An interdisciplinary study publisehd by researchers at Lund University in Sweden shows that the types of crops grown by foreign agricultural companies in Africa and the level of fresh water the farms consume are partly responsible for increased water shortages and greater competition for water on the continent. The report, which was released on Wednesday, the shortage of water caused by the activities of the foreign companies increases the risk of outright conflicts between all those who need water – plants, animals and humans.
The study says foreign companies have leased large tracts of land in Africa – more so than in other parts of the world – in order to produce cheap food, cheap timber and cheap raw material for biofuels. About three per cent of the land leased in Africa by foreign companies are currently in production, for the purpose of growing crops. For various reasons, some companies have pulled out while others have not started producing on the rest of the leased land.

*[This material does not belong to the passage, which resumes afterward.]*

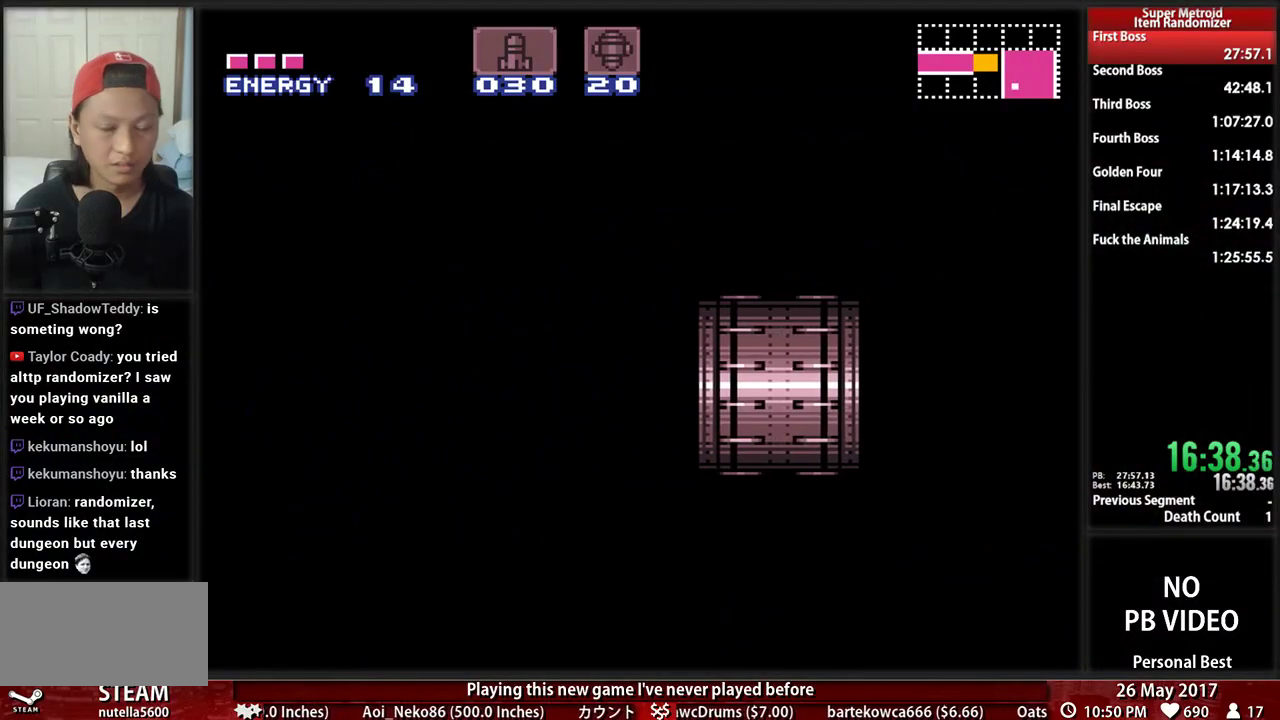
{"dt_ms": 500, "buttons": ["A", "L1", "DPAD_DOWN"], "events": []}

The researchers at Lund, together with a colleague in France, have developed a model that shows how much water is needed for different production systems, in different types of climates, in different parts of the continent. The model takes into account both the size of the land and the type of irrigation system. The model has enabled researchers to distinguish between areas where rainwater accounts for the largest share of irrigation water, and areas where large foreign agricultural companies satisfy more than half of their water needs by using fresh water sources, such as groundwater, rivers and ponds.
Using this model, the researchers have shown that the crops foreign investors decide to grow often require more water than the traditionally grown crops. Furthermore, it shows that the same crop can have very different needs for water, depending on the climate where it is grown and which irrigation systems the companies use.

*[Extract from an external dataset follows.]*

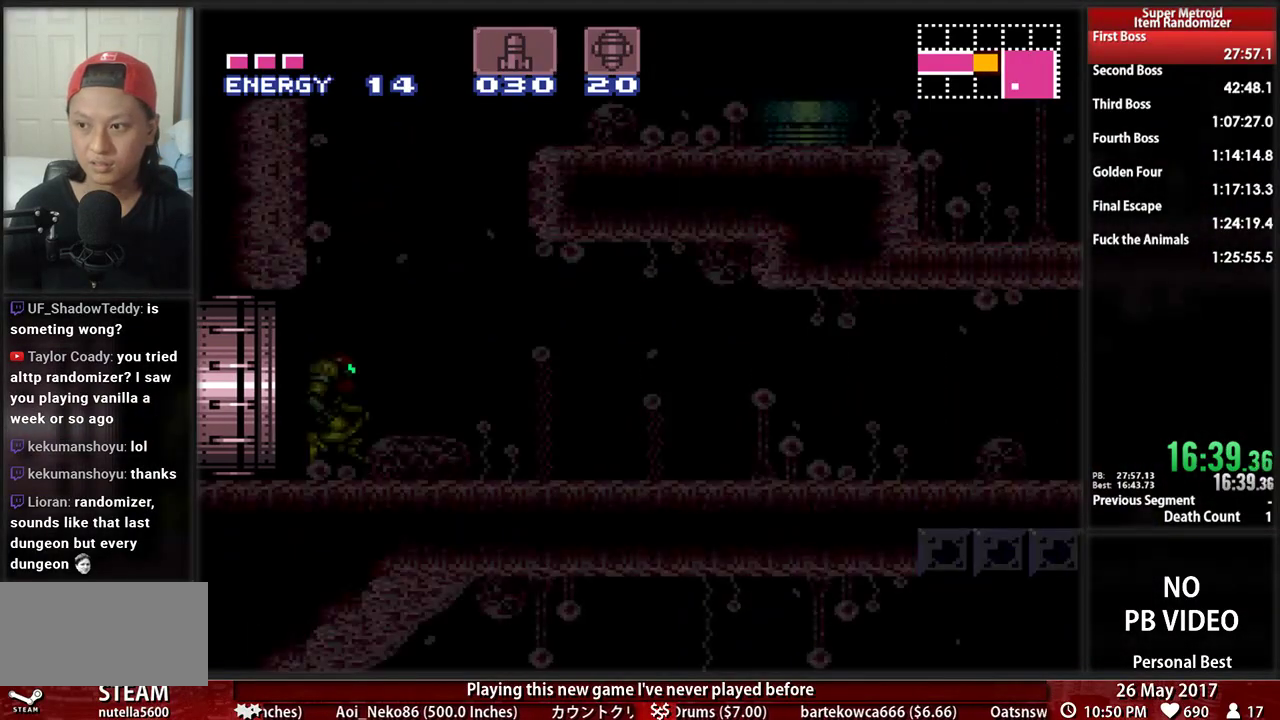
{"dt_ms": 500, "buttons": ["A", "L1", "DPAD_DOWN"], "events": []}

The research, published in an article in the Washington DC-based scientific journal, PNAS, highlights the areas around the continent where increased competition for water escalates the risk of water-related conflicts between different sectors and ecosystems. The leases are often written for periods of 33 to 99 years. The contracts rarely include any rules or limits concerning the use of water.
“These hotspots have not been identified in this way before. Previous studies have often focused on the size of the area and not on how much fresh water is used to grow the demanding crops that foreign companies are interested in,” Emma Li Johansson, a doctoral student in the Department of Physical Geography and Ecosystem Science at Lund University, said on Wednesday.
The researchers hope the study will promote the need for regulation on water consumption by large-scale farming companies. Emma who was in charge of the study said, “Our research can perhaps lead to foreign investors showing greater consideration for how much water is necessary, in relation to how much water is actually available. Hopefully, the results can serve as a basis for documents that regulate the water consumption of large-scale farming companies.”